Cent ans après, que reste-t-il de la pensée de Léon Bloy ? Le lit-on encore beaucoup ? Peut-on trouver des traces de Bloy dans la littérature contemporaine ?
Je ne suis pas sûr, Houellebecq se réclame de Huysmans et non de Bloy, pour lequel il a peu d’estime. Léon Bloy reste un auteur qu’une partie des lettrés apprécie. Lorsque je m’étais attelé à écrire un Cahier de l’Herne sur Bloy avec des collègues, Michel Serres, Marc-Édouard Nabe, Jean-Edern Hallier, Philippe Sollers, Philippe Muray, tous l’appréciaient beaucoup. Dans les cercles intellectuels, chez les journalistes aussi, Bloy est admiré et lu. Simplement je ne vois pas de postérité littéraire avérée. Il n’en reste pas moins que sa violence continue à plaire à une partie de la jeunesse. Il y a quelque chose dans l’éructation bloyenne qui fascine les jeunes gens, tous horizons confondus. Idéologiquement, notamment, il ne séduit pas seulement ceux qui ont des idées de droite ou d’extrême droite. Bloy est comme Barbey ou Joseph de Maistre, il n’a pas son pareil pour explorer le négatif de la modernité.

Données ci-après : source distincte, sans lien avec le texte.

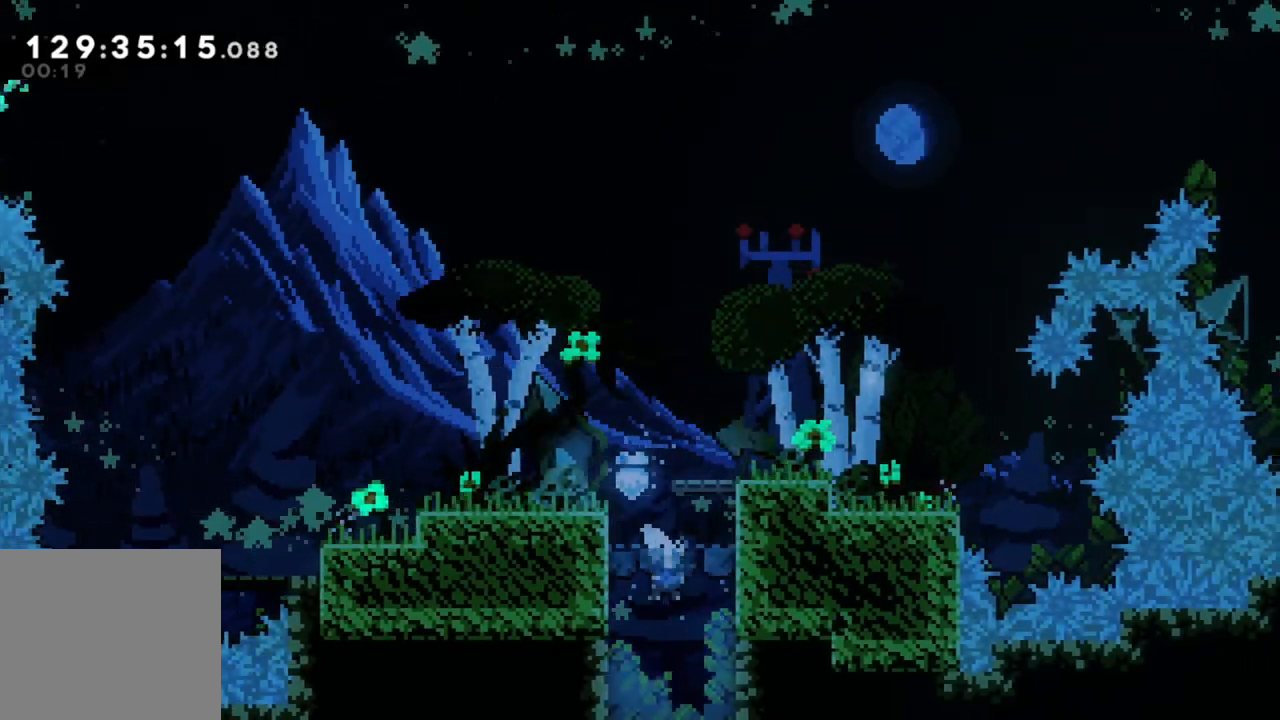
{"buttons": [], "left_stick": "center", "events": [[83, "left_stick", "down-right"], [467, "left_stick", "center"]]}
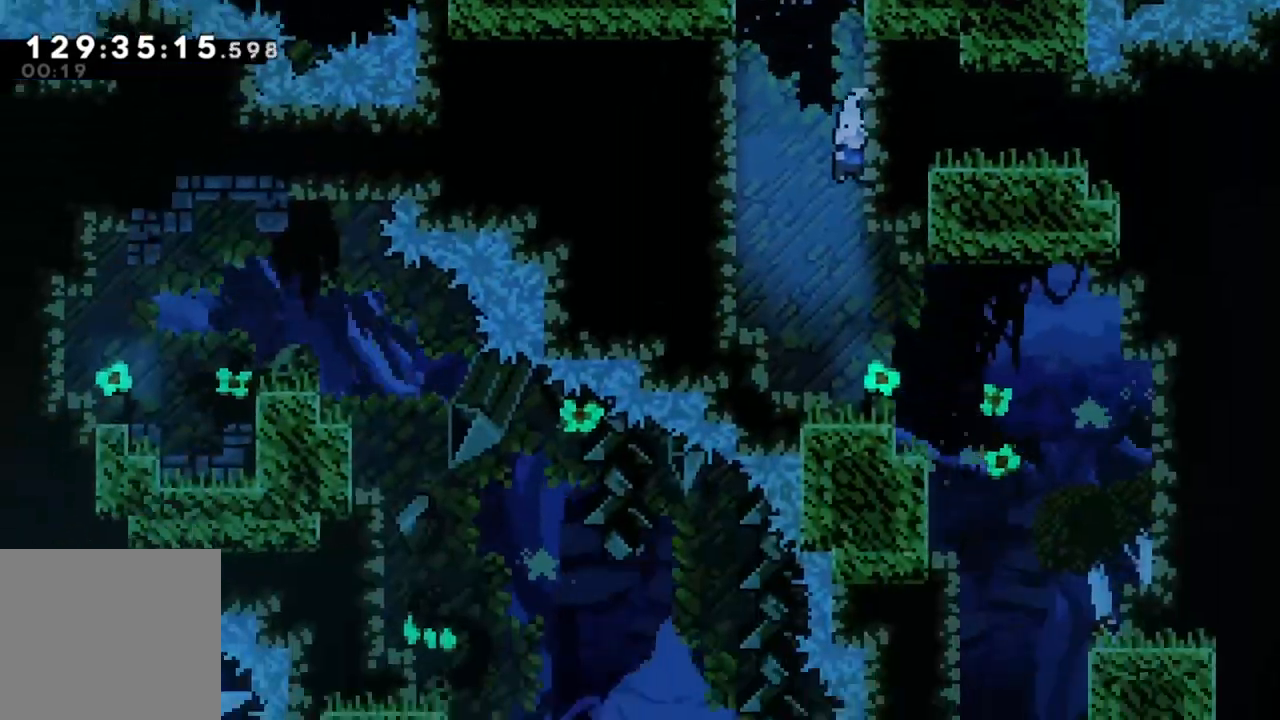
{"buttons": [], "left_stick": "right", "events": [[367, "left_stick", "right"]]}
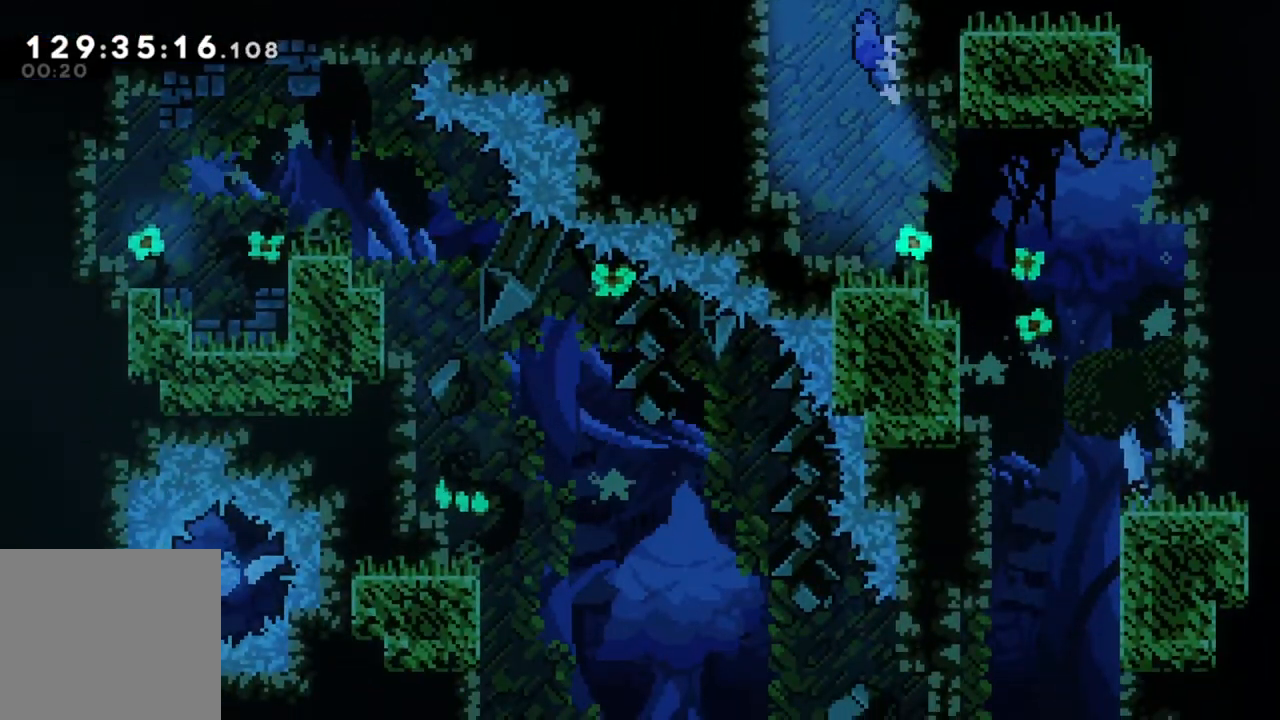
{"buttons": [], "left_stick": "right", "events": [[83, "A", "down"], [450, "A", "up"]]}
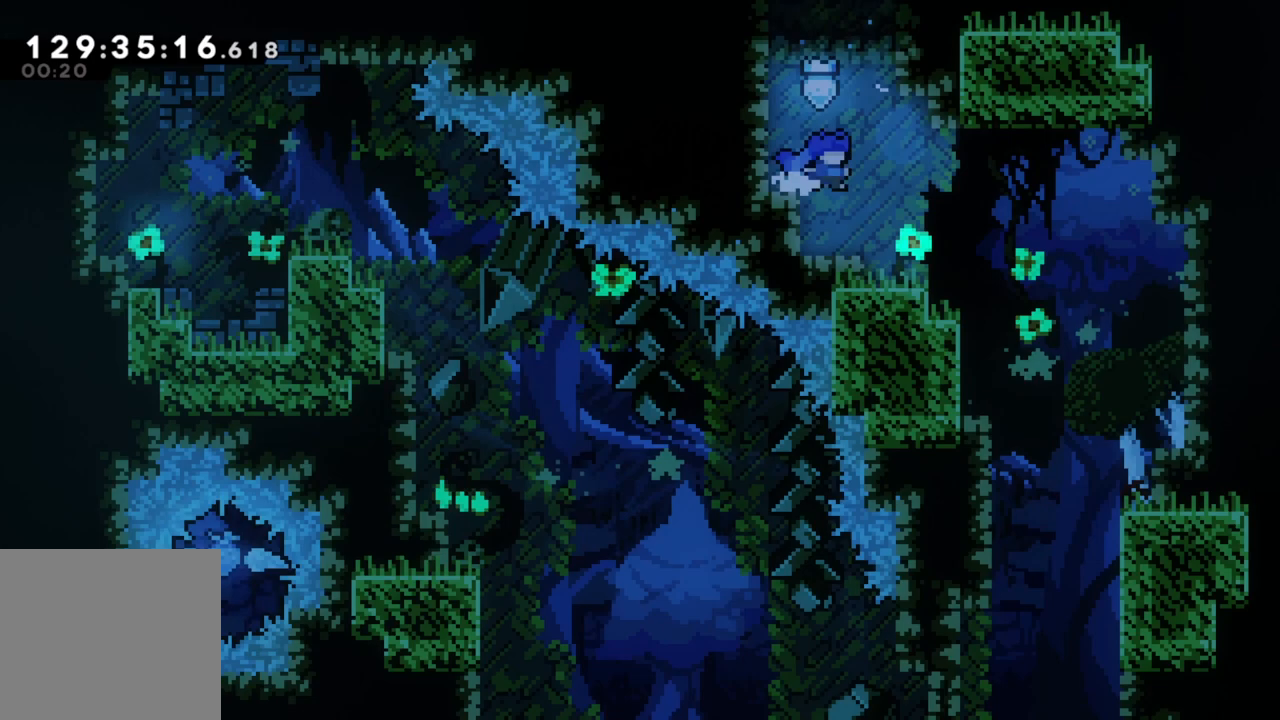
{"buttons": [], "left_stick": "right", "events": []}
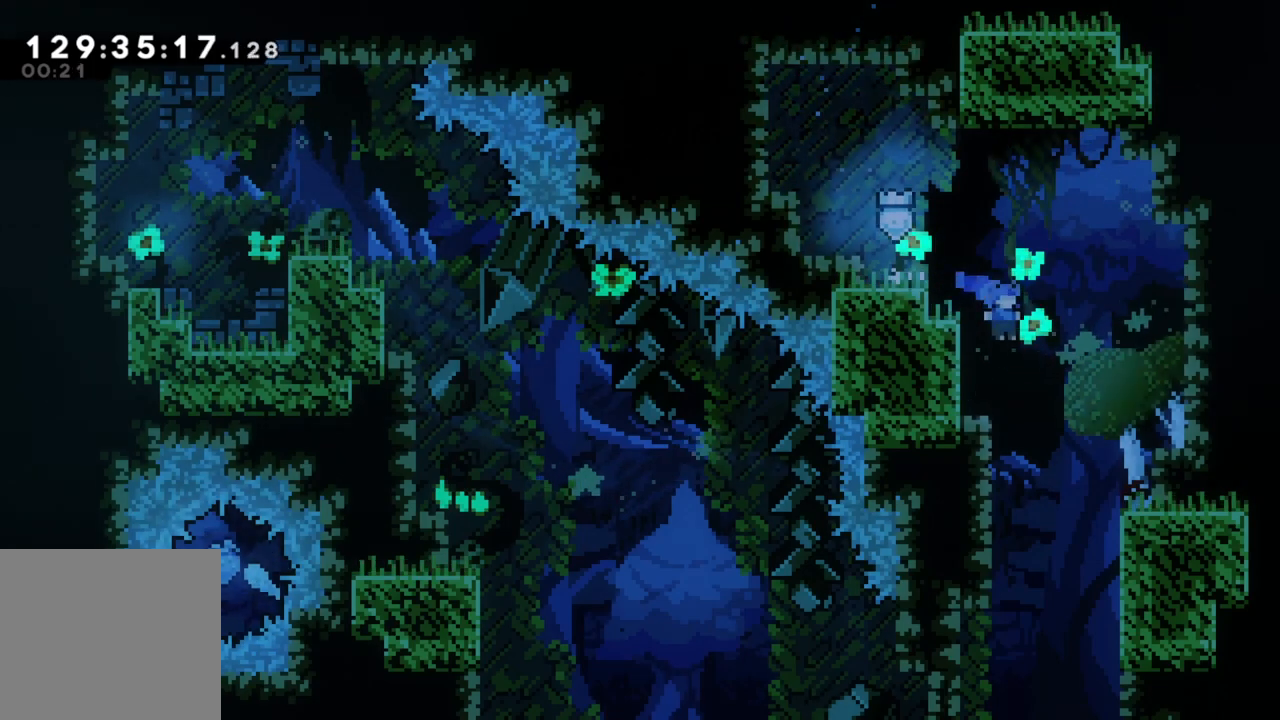
{"buttons": [], "left_stick": "down", "events": [[83, "left_stick", "down-right"], [233, "left_stick", "down"]]}
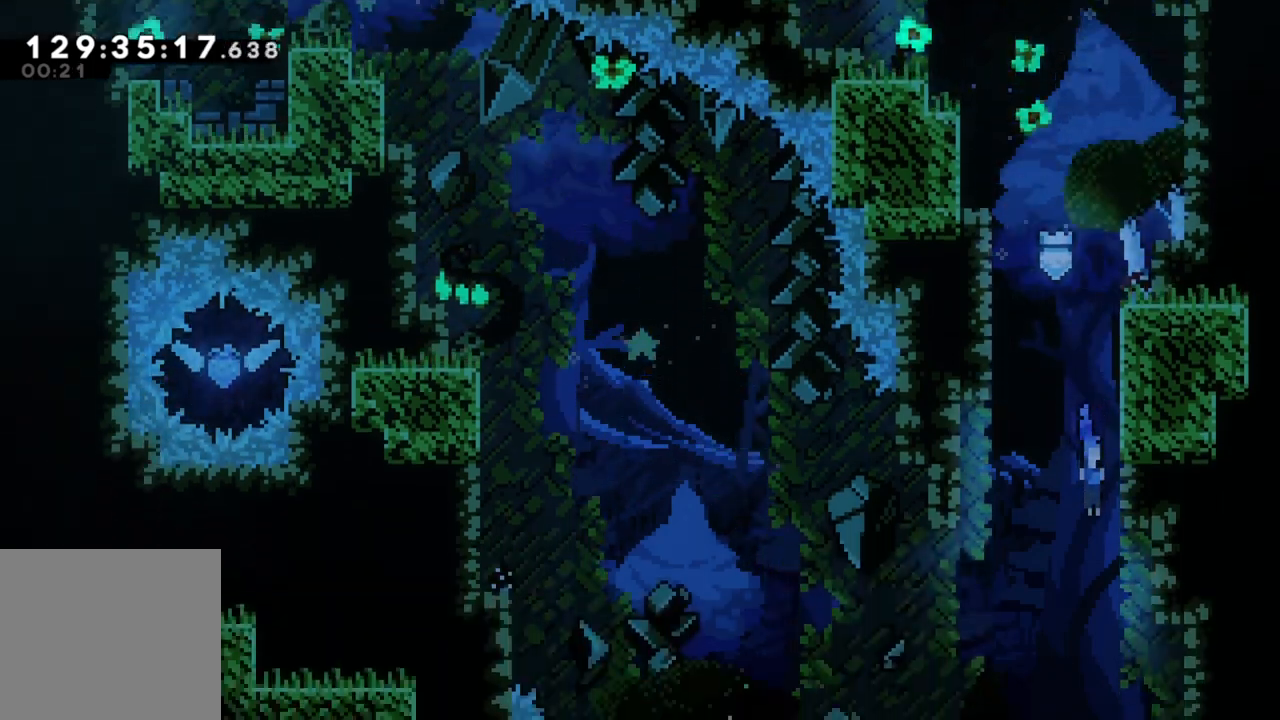
{"buttons": [], "left_stick": "down", "events": []}
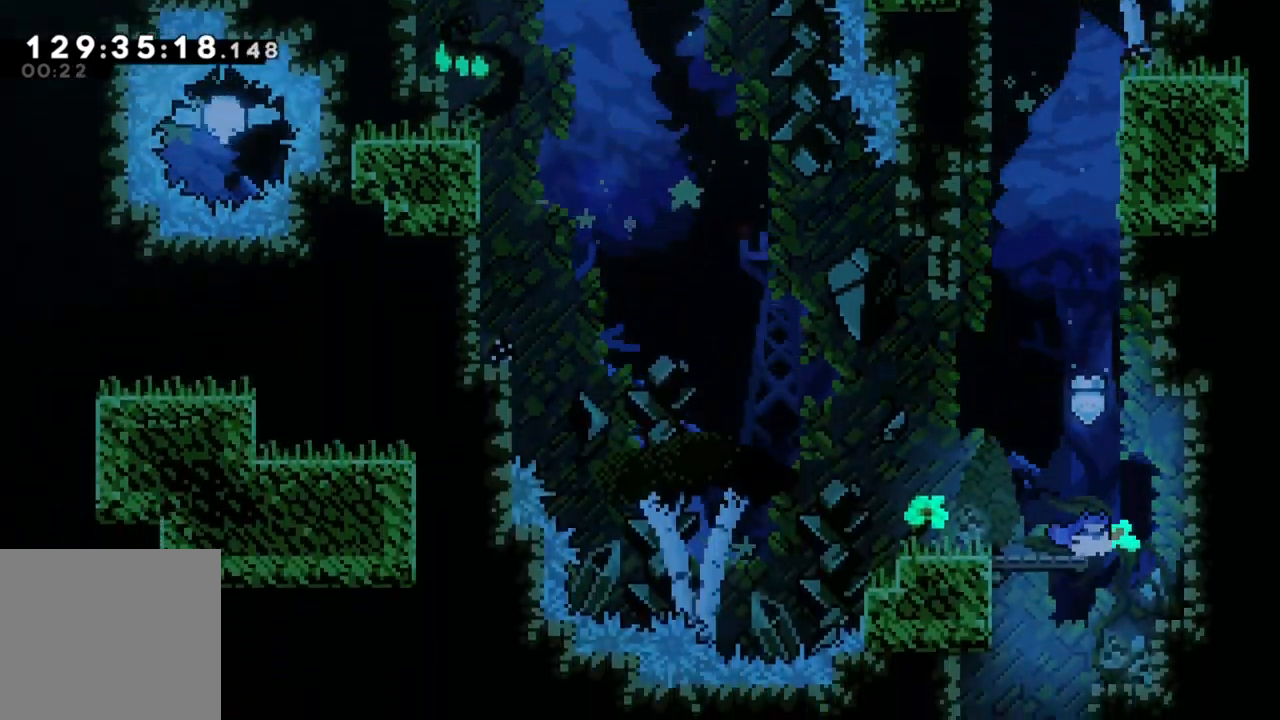
{"buttons": [], "left_stick": "left", "events": [[67, "left_stick", "down-right"], [233, "left_stick", "center"], [300, "left_stick", "left"]]}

Tout ce qui constitue un principe inquiétant, destructeur, menaçant, pour l’homme lui-même, pour l’univers, pour la vie en société, pour la vie spirituelle comme matérielle, les inquiétudes bloyennes, ses persiflages font écho à un certain nombre d’inquiétudes qui sont contemporaines. Il vomit son siècle. Ceux qui, aujourd’hui, vomissent le XXIe siècle, se retrouvent en Bloy, qu’ils soient croyants ou non. De fait, il y a encore une filiation traditionnelle mais aussi une reconnaissance dans la violence, qui pointe une série de dysfonctionnements du monde moderne.